▸ **Exercise**:
Could you reproduce, word for word, all the text in the data below, leaving the pictures out of your answer?

------------------------------------------------

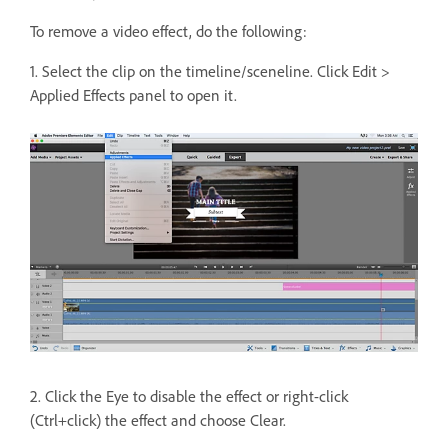
To remove a video effect, do the following:
1. Select the clip on the timeline/sceneline. Click Edit >
Applied Effects panel to open it.
2. Click the Eye to disable the effect or right-click
(Ctrl+click) the effect and choose Clear.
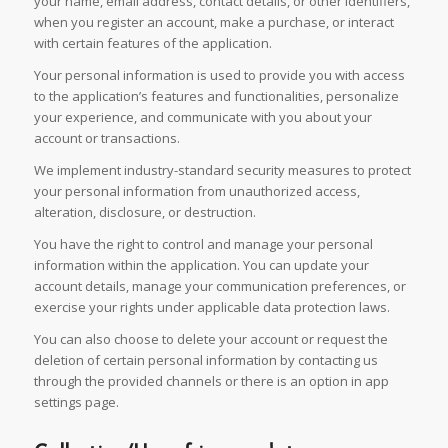
your name, email address, contact details, or other identifiers,
when you register an account, make a purchase, or interact
with certain features of the application.
Your personal information is used to provide you with access
to the application’s features and functionalities, personalize
your experience, and communicate with you about your
account or transactions.
We implement industry-standard security measures to protect
your personal information from unauthorized access,
alteration, disclosure, or destruction.
You have the right to control and manage your personal
information within the application. You can update your
account details, manage your communication preferences, or
exercise your rights under applicable data protection laws.
You can also choose to delete your account or request the
deletion of certain personal information by contacting us
through the provided channels or there is an option in app
settings page.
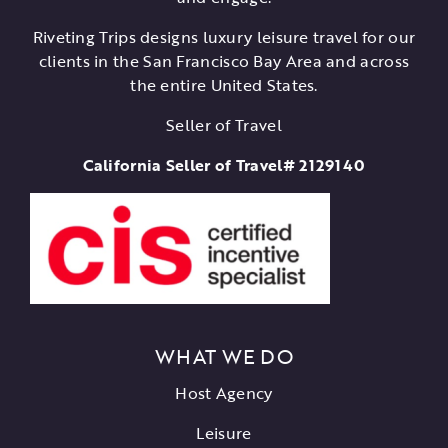
Riveting Trips designs luxury leisure travel for our
clients in the San Francisco Bay Area and across
the entire United States.
Seller of Travel
California Seller of Travel# 2129140
WHAT WE DO
Host Agency
Leisure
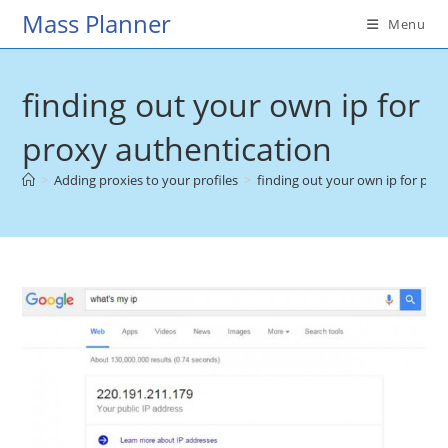
Skip
Mass Planner
Menu
to
content
finding out your own ip for
proxy authentication
>
Adding proxies to your profiles
>
finding out your own ip for pro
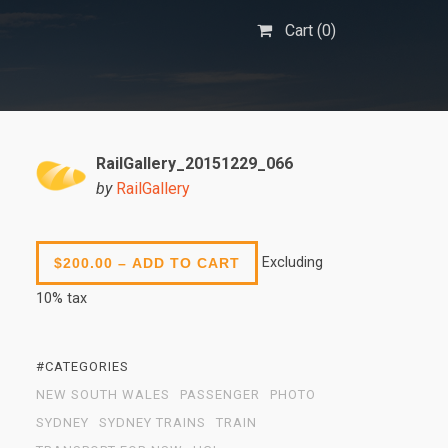
Cart (
0
)
RailGallery_20151229_066
by
RailGallery
Excluding
$200.00 – ADD TO CART
10% tax
#CATEGORIES
NEW SOUTH WALES
PASSENGER
PHOTO
SYDNEY
SYDNEY TRAINS
TRAIN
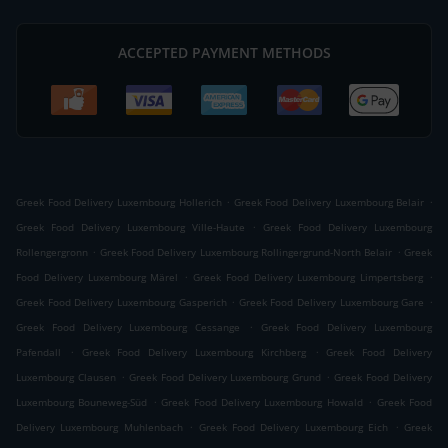
ACCEPTED PAYMENT METHODS
.
.
Greek Food Delivery Luxembourg Hollerich
Greek Food Delivery Luxembourg Belair
.
Greek Food Delivery Luxembourg Ville-Haute
Greek Food Delivery Luxembourg
.
.
Rollengergronn
Greek Food Delivery Luxembourg Rollingergrund-North Belair
Greek
.
.
Food Delivery Luxembourg Märel
Greek Food Delivery Luxembourg Limpertsberg
.
.
Greek Food Delivery Luxembourg Gasperich
Greek Food Delivery Luxembourg Gare
.
Greek Food Delivery Luxembourg Cessange
Greek Food Delivery Luxembourg
.
.
Pafendall
Greek Food Delivery Luxembourg Kirchberg
Greek Food Delivery
.
.
Luxembourg Clausen
Greek Food Delivery Luxembourg Grund
Greek Food Delivery
.
.
Luxembourg Bouneweg-Süd
Greek Food Delivery Luxembourg Howald
Greek Food
.
.
Delivery Luxembourg Muhlenbach
Greek Food Delivery Luxembourg Eich
Greek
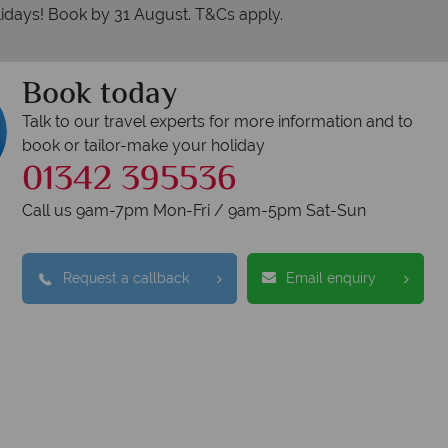
idays! Book by 31 August. T&Cs apply.
Book today
Talk to our travel experts for more information and to
book or tailor-make your holiday
01342 395536
Call us 9am-7pm Mon-Fri / 9am-5pm Sat-Sun
Request a callback
Email enquiry
erican Sky?
Why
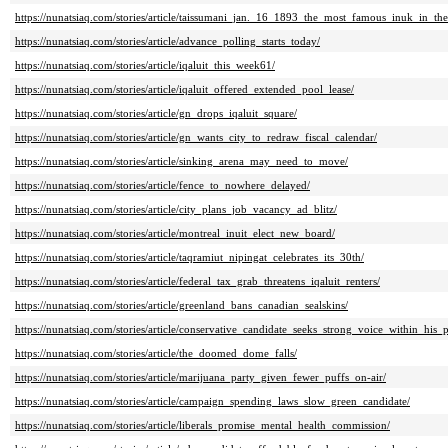
https://nunatsiaq.com/stories/article/taissumani_jan._16_1893_the_most_famous_inuk_in_th
https://nunatsiaq.com/stories/article/advance_polling_starts_today/
https://nunatsiaq.com/stories/article/iqaluit_this_week61/
https://nunatsiaq.com/stories/article/iqaluit_offered_extended_pool_lease/
https://nunatsiaq.com/stories/article/gn_drops_iqaluit_square/
https://nunatsiaq.com/stories/article/gn_wants_city_to_redraw_fiscal_calendar/
https://nunatsiaq.com/stories/article/sinking_arena_may_need_to_move/
https://nunatsiaq.com/stories/article/fence_to_nowhere_delayed/
https://nunatsiaq.com/stories/article/city_plans_job_vacancy_ad_blitz/
https://nunatsiaq.com/stories/article/montreal_inuit_elect_new_board/
https://nunatsiaq.com/stories/article/taqramiut_nipingat_celebrates_its_30th/
https://nunatsiaq.com/stories/article/federal_tax_grab_threatens_iqaluit_renters/
https://nunatsiaq.com/stories/article/greenland_bans_canadian_sealskins/
https://nunatsiaq.com/stories/article/conservative_candidate_seeks_strong_voice_within_his_p
https://nunatsiaq.com/stories/article/the_doomed_dome_falls/
https://nunatsiaq.com/stories/article/marijuana_party_given_fewer_puffs_on-air/
https://nunatsiaq.com/stories/article/campaign_spending_laws_slow_green_candidate/
https://nunatsiaq.com/stories/article/liberals_promise_mental_health_commission/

------------------------------------------------

▸ **Reply**:
To remove a video effect, do the following:
1. Select the clip on the timeline/sceneline. Click Edit >
Applied Effects panel to open it.
2. Click the Eye to disable the effect or right-click
(Ctrl+click) the effect and choose Clear.
your name, email address, contact details, or other identifiers,
when you register an account, make a purchase, or interact
with certain features of the application.
Your personal information is used to provide you with access
to the application’s features and functionalities, personalize
your experience, and communicate with you about your
account or transactions.
We implement industry-standard security measures to protect
your personal information from unauthorized access,
alteration, disclosure, or destruction.
You have the right to control and manage your personal
information within the application. You can update your
account details, manage your communication preferences, or
exercise your rights under applicable data protection laws.
You can also choose to delete your account or request the
deletion of certain personal information by contacting us
through the provided channels or there is an option in app
settings page.
Riveting Trips designs luxury leisure travel for our
clients in the San Francisco Bay Area and across
the entire United States.
Seller of Travel
California Seller of Travel# 2129140
WHAT WE DO
Host Agency
Leisure
Skip
Mass Planner
Menu
to
content
finding out your own ip for
proxy authentication
>
Adding proxies to your profiles
>
finding out your own ip for pro
Cart (
0
)
RailGallery_20151229_066
by
RailGallery
Excluding
$200.00 – ADD TO CART
10% tax
#CATEGORIES
NEW SOUTH WALES
PASSENGER
PHOTO
SYDNEY
SYDNEY TRAINS
TRAIN
ACCEPTED PAYMENT METHODS
.
.
Greek Food Delivery Luxembourg Hollerich
Greek Food Delivery Luxembourg Belair
.
Greek Food Delivery Luxembourg Ville-Haute
Greek Food Delivery Luxembourg
.
.
Rollengergronn
Greek Food Delivery Luxembourg Rollingergrund-North Belair
Greek
.
.
Food Delivery Luxembourg Märel
Greek Food Delivery Luxembourg Limpertsberg
.
.
Greek Food Delivery Luxembourg Gasperich
Greek Food Delivery Luxembourg Gare
.
Greek Food Delivery Luxembourg Cessange
Greek Food Delivery Luxembourg
.
.
Pafendall
Greek Food Delivery Luxembourg Kirchberg
Greek Food Delivery
.
.
Luxembourg Clausen
Greek Food Delivery Luxembourg Grund
Greek Food Delivery
.
.
Luxembourg Bouneweg-Süd
Greek Food Delivery Luxembourg Howald
Greek Food
.
.
Delivery Luxembourg Muhlenbach
Greek Food Delivery Luxembourg Eich
Greek
idays! Book by 31 August. T&Cs apply.
Book today
Talk to our travel experts for more information and to
book or tailor-make your holiday
01342 395536
Call us 9am-7pm Mon-Fri / 9am-5pm Sat-Sun
Request a callback
Email enquiry
erican Sky?
Why
https://nunatsiaq.com/stories/article/taissumani_jan._16_1893_the_most_famous_inuk_in_th
https://nunatsiaq.com/stories/article/advance_polling_starts_today/
https://nunatsiaq.com/stories/article/iqaluit_this_week61/
https://nunatsiaq.com/stories/article/iqaluit_offered_extended_pool_lease/
https://nunatsiaq.com/stories/article/gn_drops_iqaluit_square/
https://nunatsiaq.com/stories/article/gn_wants_city_to_redraw_fiscal_calendar/
https://nunatsiaq.com/stories/article/sinking_arena_may_need_to_move/
https://nunatsiaq.com/stories/article/fence_to_nowhere_delayed/
https://nunatsiaq.com/stories/article/city_plans_job_vacancy_ad_blitz/
https://nunatsiaq.com/stories/article/montreal_inuit_elect_new_board/
https://nunatsiaq.com/stories/article/taqramiut_nipingat_celebrates_its_30th/
https://nunatsiaq.com/stories/article/federal_tax_grab_threatens_iqaluit_renters/
https://nunatsiaq.com/stories/article/greenland_bans_canadian_sealskins/
https://nunatsiaq.com/stories/article/conservative_candidate_seeks_strong_voice_within_his_p
https://nunatsiaq.com/stories/article/the_doomed_dome_falls/
https://nunatsiaq.com/stories/article/marijuana_party_given_fewer_puffs_on-air/
https://nunatsiaq.com/stories/article/campaign_spending_laws_slow_green_candidate/
https://nunatsiaq.com/stories/article/liberals_promise_mental_health_commission/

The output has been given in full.